TASK DESCRIPTION: Copy out the data from the line containing "- T1 vertebra: bounding" to its last line, exactly. No pictures.

(Collected data entries)
□ □ □ □ □
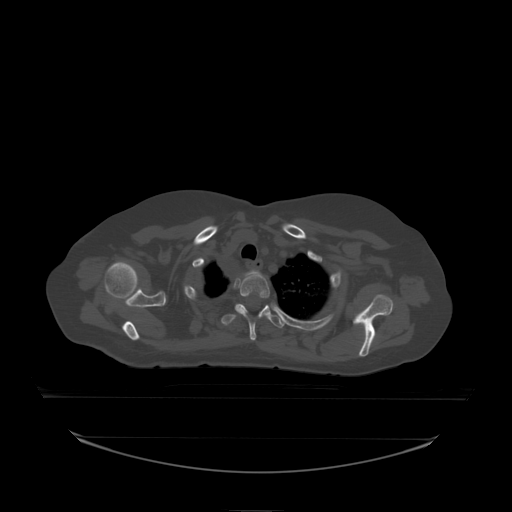
CT including the spine, one axial slice; slice 178 of 242 in the series (ordered by position); bone window (W 1800 / L 400 HU); 2.5 mm slice thickness; 512 × 512 image matrix, field of view 500 × 500 mm. Patient: female, 53 years. From the clinical record (not read from this slice): primary cancer: lung.
Structures marked on this image (semi-automatically segmented with operator editing):
- T1 vertebra: bounding box (x1, y1, x2, y2) in pixels: (241, 270, 261, 278)
- T2 vertebra: (235, 276, 270, 338)
- T3 vertebra: (222, 304, 285, 329)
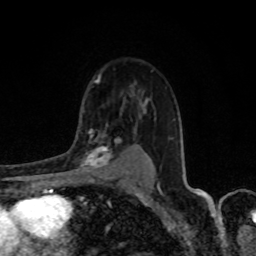
Breast MRI, one axial slice. Slice 58 of 80 in the series (ordered by position). Cropped to one breast. Dynamic contrast-enhanced series, time point 2 of 8 at this slice position (early post-contrast). 1.5 T. TE 4.2 ms, TR 7 ms. 256 × 256 image matrix, field of view 155 × 155 mm. Female patient.
Outlined on this slice (semi-automatic segmentation, software-assisted and operator-edited):
- enhancing-tissue mask used for the functional tumour volume (all voxels passing the contrast-enhancement thresholds inside the analysis volume; usually the tumour): box from (x=76, y=133) to (x=120, y=171) px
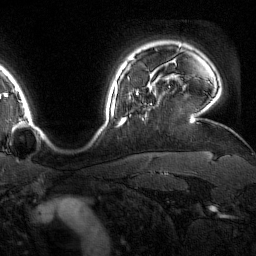
Breast MRI (dynamic contrast-enhanced), one axial slice; position 134 of 160 along the scan axis; cropped to one breast; dynamic contrast-enhanced series, time point 2 of 7 at this slice position (early post-contrast); 1.5 T; TE 1.8 ms, TR 4.8 ms; 1 mm slice thickness; 256 × 256 image matrix. Female patient.
Outlined on this slice (semi-automatically segmented with operator editing):
- enhancing-tissue mask used for the functional tumour volume (all voxels passing the contrast-enhancement thresholds inside the analysis volume; usually the tumour): bounding box (x1, y1, x2, y2) in pixels: (123, 78, 138, 124)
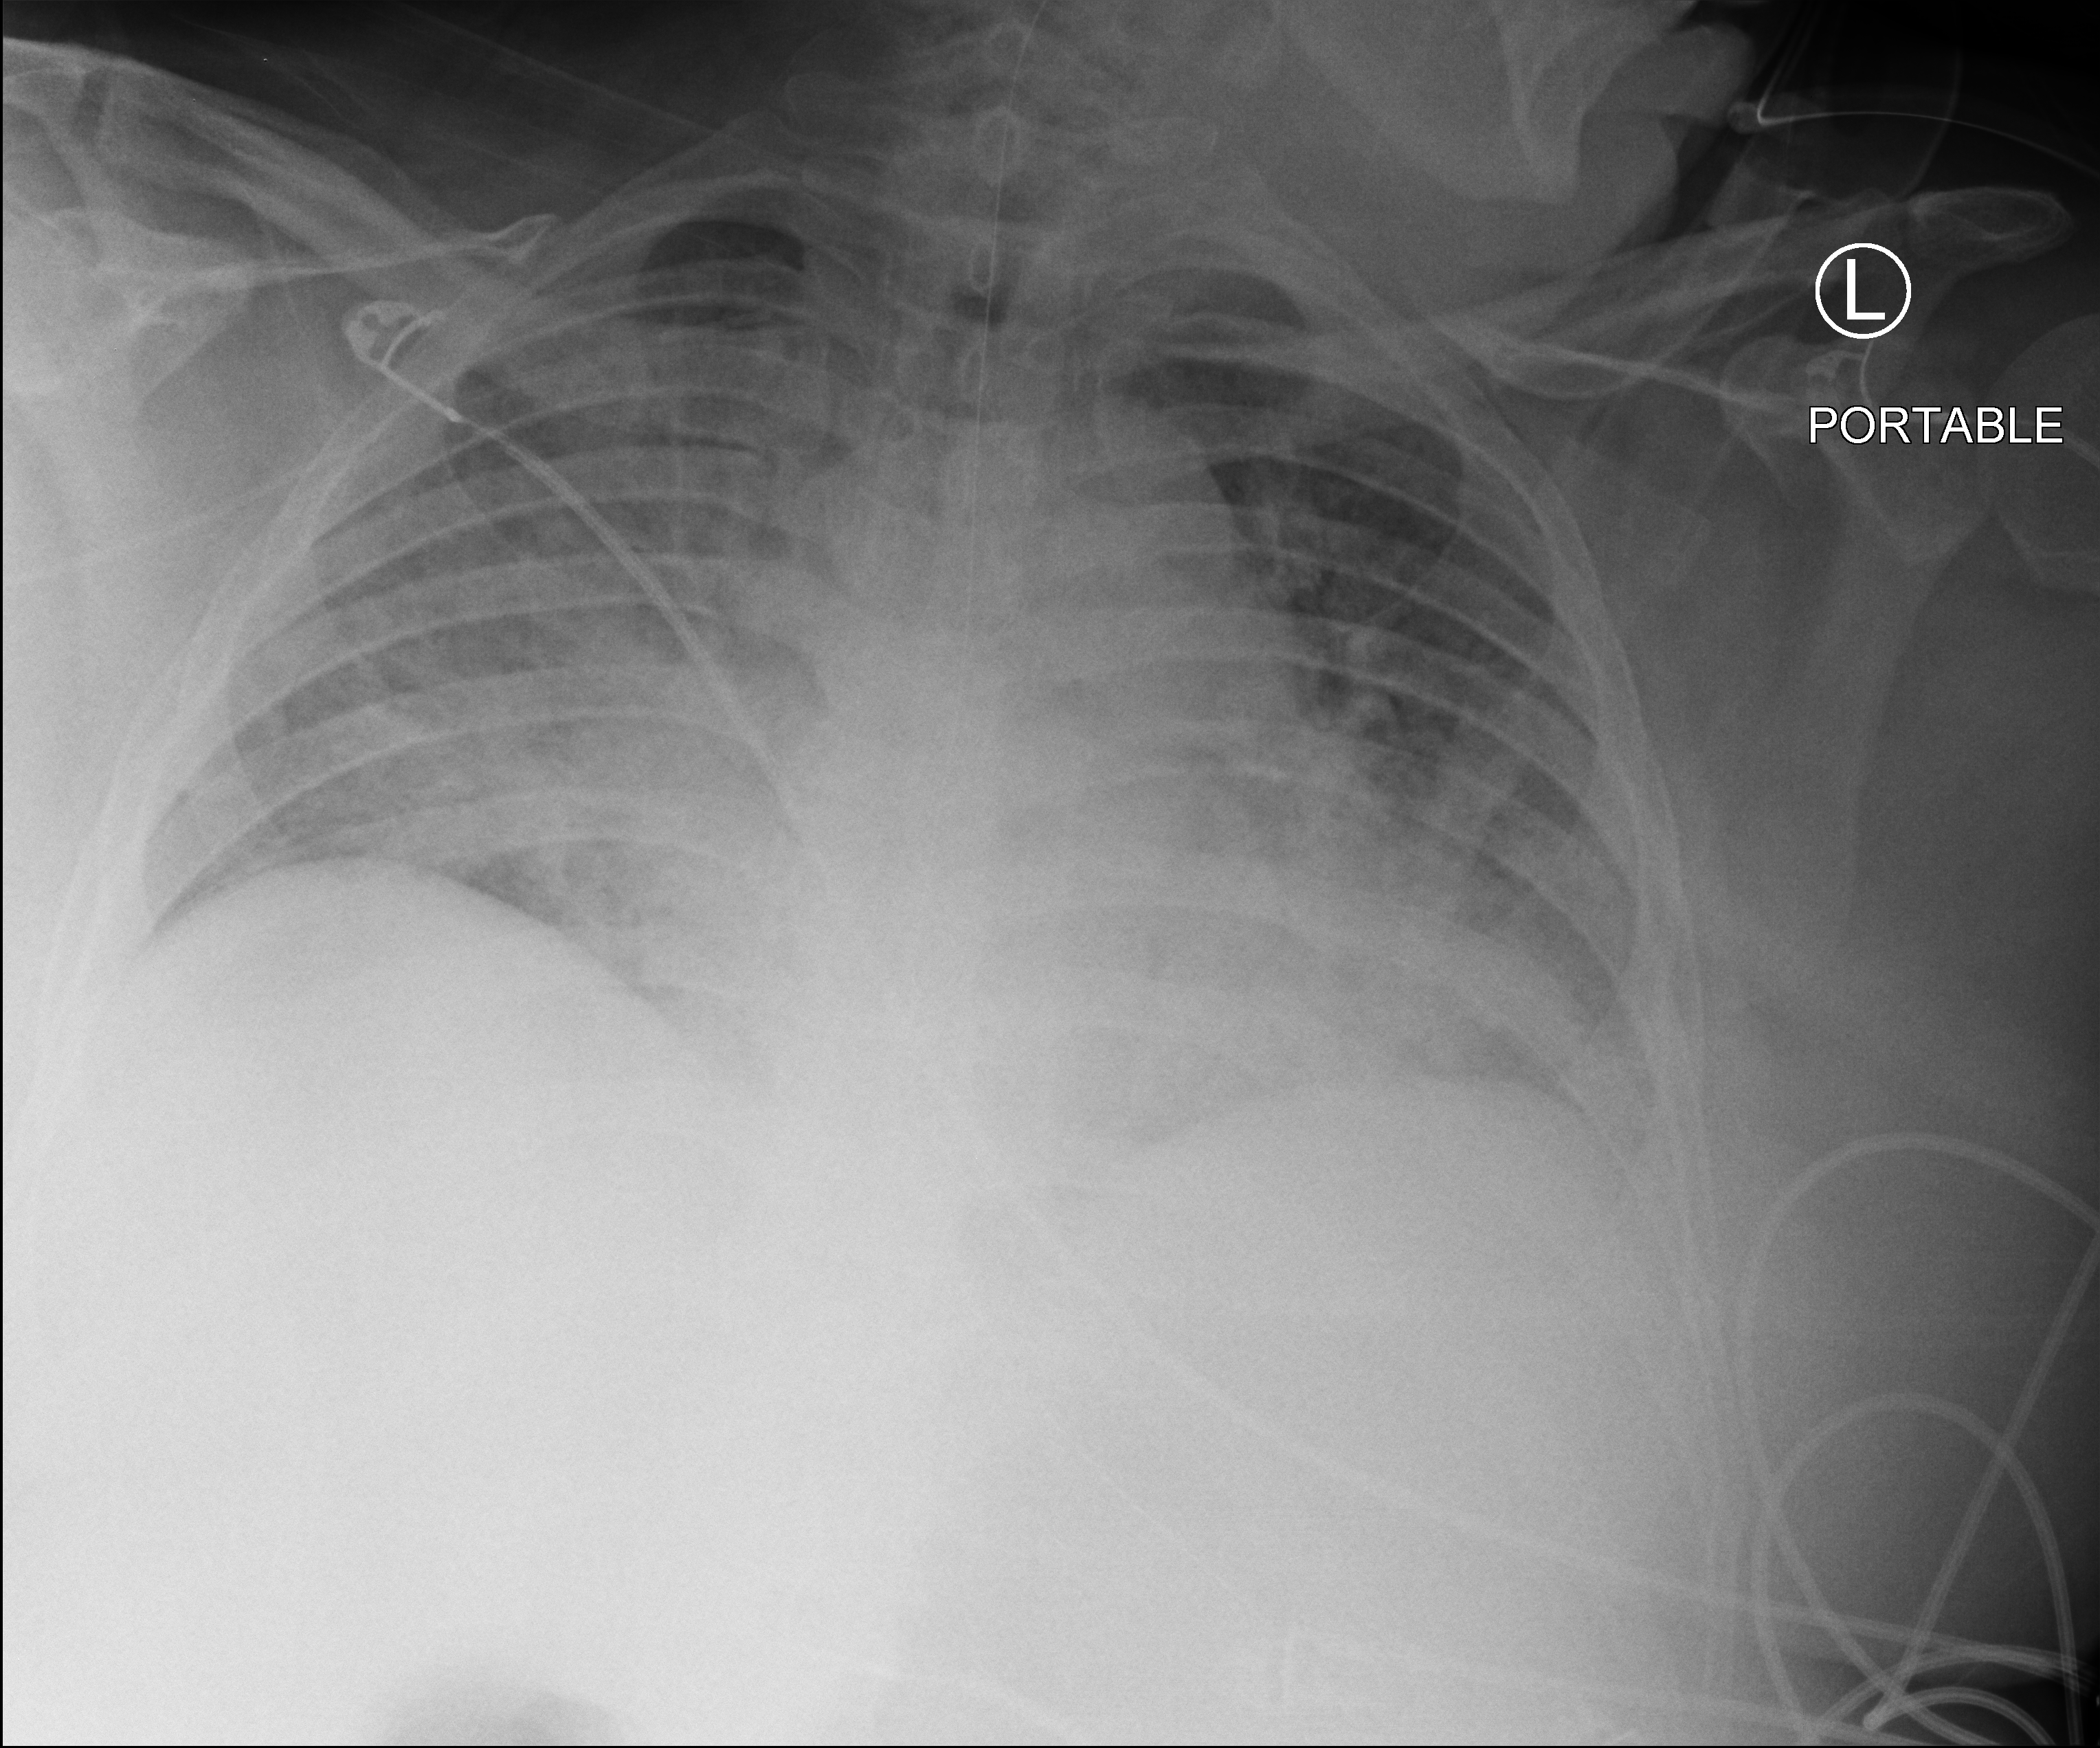
Bedside chest radiograph (computed radiography); anteroposterior (AP) projection. Male patient hospitalised with COVID-19, age 18–59 years.
Admission-level facts for this patient (not findings on this image; timing relative to this image not recorded):
- mechanically ventilated during this hospital stay: yes
- admitted to intensive care during this hospital stay: yes
- diabetes (admission record): yes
□ □ □ □ □
TASK ANSWER:
- T1 vertebra: bounding box (x1, y1, x2, y2) in pixels: (241, 270, 261, 278)
- T2 vertebra: (235, 276, 270, 338)
- T3 vertebra: (222, 304, 285, 329)
Breast MRI, one axial slice. Slice 58 of 80 in the series (ordered by position). Cropped to one breast. Dynamic contrast-enhanced series, time point 2 of 8 at this slice position (early post-contrast). 1.5 T. TE 4.2 ms, TR 7 ms. 256 × 256 image matrix, field of view 155 × 155 mm. Female patient.
Outlined on this slice (semi-automatic segmentation, software-assisted and operator-edited):
- enhancing-tissue mask used for the functional tumour volume (all voxels passing the contrast-enhancement thresholds inside the analysis volume; usually the tumour): box from (x=76, y=133) to (x=120, y=171) px
Breast MRI (dynamic contrast-enhanced), one axial slice; position 134 of 160 along the scan axis; cropped to one breast; dynamic contrast-enhanced series, time point 2 of 7 at this slice position (early post-contrast); 1.5 T; TE 1.8 ms, TR 4.8 ms; 1 mm slice thickness; 256 × 256 image matrix. Female patient.
Outlined on this slice (semi-automatically segmented with operator editing):
- enhancing-tissue mask used for the functional tumour volume (all voxels passing the contrast-enhancement thresholds inside the analysis volume; usually the tumour): bounding box (x1, y1, x2, y2) in pixels: (123, 78, 138, 124)
Bedside chest radiograph (computed radiography); anteroposterior (AP) projection. Male patient hospitalised with COVID-19, age 18–59 years.
Admission-level facts for this patient (not findings on this image; timing relative to this image not recorded):
- mechanically ventilated during this hospital stay: yes
- admitted to intensive care during this hospital stay: yes
- diabetes (admission record): yes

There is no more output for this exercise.